Paul Eggert wrote:
Feature creep is something we should avoid. Here, though, it's a real
pain to synchronize correctly and many people will get it wrong.
The problem is that it is impossible to get it right unless one does
something as extreme as unmounting-then-remounting the filesystem, or
even making a backup copy on a removable device and then verifying the
copy on a different computer.
Sure, as some file systems do not support fsync. Still, gzip should do
what it can.
I am not so sure. There seems to be an arms race between tools that do
what they can and ways of preventing those tools from doing it. Just
search for "disable fsync".
Even if invoked optionally, all this complication to perhaps achieve
nothing but a false sense of safety goes against my KISS philosophy.
Imagine if some backup tool begins calling 'gzip --synchronous', and
users are forced to install libeatmydata to disable it.
it may become an endless source of bug reports.
I doubt it. gzip has run unsafely for decades, and this is the first
bug report about it -- one discovered by code inspection, not by actual
failure.
Publish or perish may be the cause of such an endless source of bug
reports. The next one might be titled "On why 'gzip --synchronous' does
not work on some filesystems".
(fsyncing also the destination's directory,
Yes, that needs fixing. Done in the patches I just now emailed to you.
Thanks. But I was not asking for a fix. Just pointing out what others
might ask.
True, fsync is a bad design. But that is no excuse for gzip losing data.
As I see it, it is not gzip the one losing the data, but the filesystem
that does not respect the write order, or even the user that chose such
filesystem (perhaps because of a good reason).

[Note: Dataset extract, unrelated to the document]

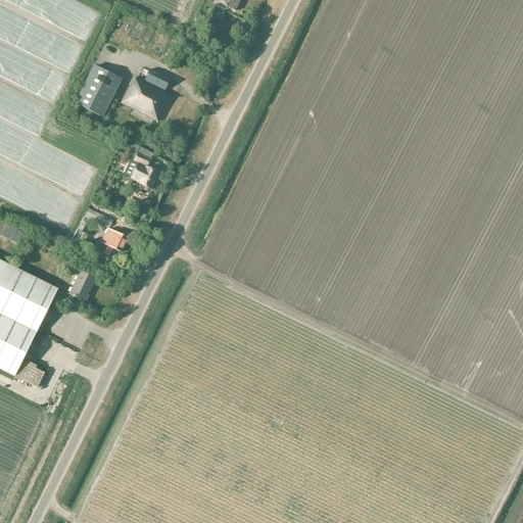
[(221,0),(220,3),(236,11),(241,0),(221,0)]
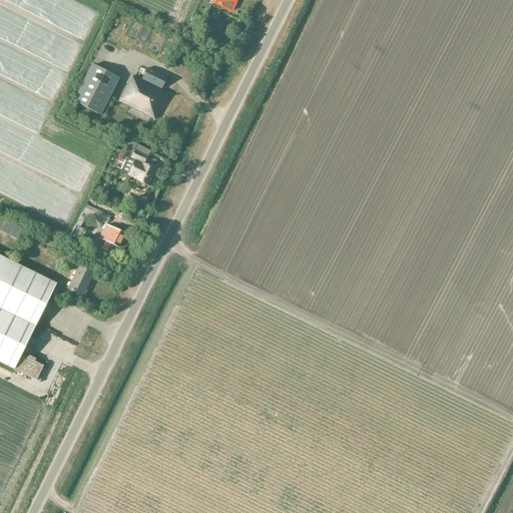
[(92,64),(72,102),(100,116),(119,78),(92,64)]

1) gzip --keep file # don't delete input
2) sync # commit output and directory to disk
3) zcmp file file.gz # verify output
4) rm file # then remove input
That approach does not suffice, because 'sync' does not guarantee that
the output data has been synchronized to disk.
I know, but how can you guarantee that 'gzip --synchronous' will work on
a system where the 'sync' above does not even guarantee that 'file.gz'
is written to disk before 'file' is deleted?
I still think that the right thing to do is to not implement any kind of
fsync functionality in gzip/lzip, and achieve permanence (when it is
needed) by some other means. As you said, gzip has run unsafely for
decades without a failure.
Best regards,
Antonio.